Concerning the ProcessGenerationException with error message "newProcess.docTypeMetadataMissing" I think the reason is that we introduced a new "functional metadata" which is used to hold the "Document type" in #4906. This was done in order to fix #4863. I guess this change was not part of 3.4.2, but only in 3.4.3.

Before that change every ruleset would have to contain a key with the id "docType", but after the change the metadata for the document type can be (and in fact has to be) configured freely using the attribute use=docType in the ruleset.

So basically what you need to do is just replace

<key id="docType">

with

<key id="docType" use="docType">

in your ruleset of choice.

stefanCCS commented 2 years ago

Yes, that's it! Many thanks.

Coming back to my other question: How/why the behavior has changed, in case the catalog includes a value, which the RuleSet does not define (see example with "pbl" value for "RoleCode") ?
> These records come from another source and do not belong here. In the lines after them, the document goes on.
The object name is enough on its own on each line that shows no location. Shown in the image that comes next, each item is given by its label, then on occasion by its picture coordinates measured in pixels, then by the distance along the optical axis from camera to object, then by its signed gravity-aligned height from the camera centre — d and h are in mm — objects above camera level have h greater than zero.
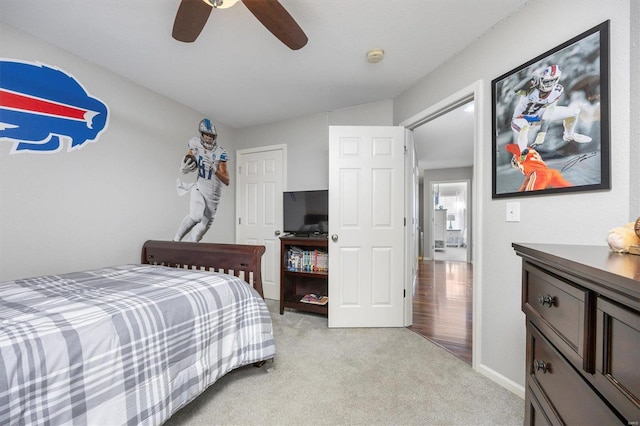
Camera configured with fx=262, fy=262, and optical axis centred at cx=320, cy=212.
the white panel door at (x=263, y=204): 3564 +106
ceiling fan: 1265 +1015
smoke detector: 2053 +1255
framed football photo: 1234 +485
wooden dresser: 517 -307
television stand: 2873 -814
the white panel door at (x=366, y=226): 2660 -146
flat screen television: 3069 -3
matthias-ronge commented 2 years ago

Checking for invalid values should have been in place since ever, but maybe it was missing or broken in the past and now it is fixed.

Complete your data type in the ruleset (add "pbl") to fix it. Or, change the data type to string (remove all <option> elements) if you want the field to accept any input.
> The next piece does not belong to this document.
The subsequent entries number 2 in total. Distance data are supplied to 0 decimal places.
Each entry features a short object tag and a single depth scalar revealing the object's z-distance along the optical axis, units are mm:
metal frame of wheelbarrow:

stefanCCS commented 2 years ago

Understood - but I fear a bit in the future the catalog might get an extension and supports a new value for a field. Then the process generation fails, which might not be a good idea in a real production project. Therefore my questions: 1) Is it possible to define something like a wild card, e.g. ?

<option value="*">
    <label>Sonstiges</label>
</option>

2) Is it possible to ignore this error(=field) and the process generation is done without this field (and maybe create only a kind of Warning)?
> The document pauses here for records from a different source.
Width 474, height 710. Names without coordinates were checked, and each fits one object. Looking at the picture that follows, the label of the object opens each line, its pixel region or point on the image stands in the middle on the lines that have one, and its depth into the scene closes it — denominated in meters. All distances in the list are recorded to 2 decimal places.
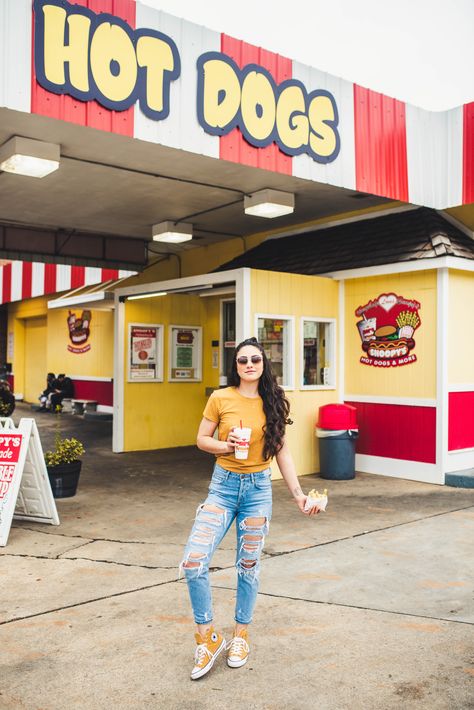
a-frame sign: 6.16
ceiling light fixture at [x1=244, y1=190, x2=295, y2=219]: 9.15
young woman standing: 3.56
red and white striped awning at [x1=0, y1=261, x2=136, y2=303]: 18.17
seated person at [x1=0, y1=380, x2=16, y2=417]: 15.49
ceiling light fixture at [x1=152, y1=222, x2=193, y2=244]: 11.66
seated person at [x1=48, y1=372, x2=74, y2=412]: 19.42
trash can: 9.24
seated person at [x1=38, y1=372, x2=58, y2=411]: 19.80
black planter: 7.92
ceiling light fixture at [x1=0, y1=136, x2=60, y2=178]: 7.06
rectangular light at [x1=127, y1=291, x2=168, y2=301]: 11.13
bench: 18.61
matthias-ronge commented 2 years ago

It doesn’t make sense. The ruleset defines data types. Either, you have a data type that has a fixed set of values, or not. If there is only a limited set of option, only these values are allowed. In this case, use <option> elements to describe the allowed values. If randomly values may be added to the data type, then it isn’t a fixed type, but you need a character string type. Then remove all the <option> elements. But, to me it just looks like you had an incomplete list of relators in your ruleset. This list is maintained by the LOC and is used by many libraries around the world. it is at least very unlikely to change. Also, be aware of relators.xml file in the ruleset directory, which is a representation of this list.

Still there is change in behavior of the Software (change from 3.4.2 to 3.4.3).

Yes, a lot changed, see pull requests merged from April 12th to May 30th, 2022. See also the release notes

stefanCCS commented 2 years ago

Ok, many thanks for your explanation, especially for the hint to relators.xml

And concerning the Release Notes and pull request: Well, this in not very helpful (at least for me as User, maybe Power User):

stefanCCS commented 2 years ago

I will close this issue here now (could get everything to run).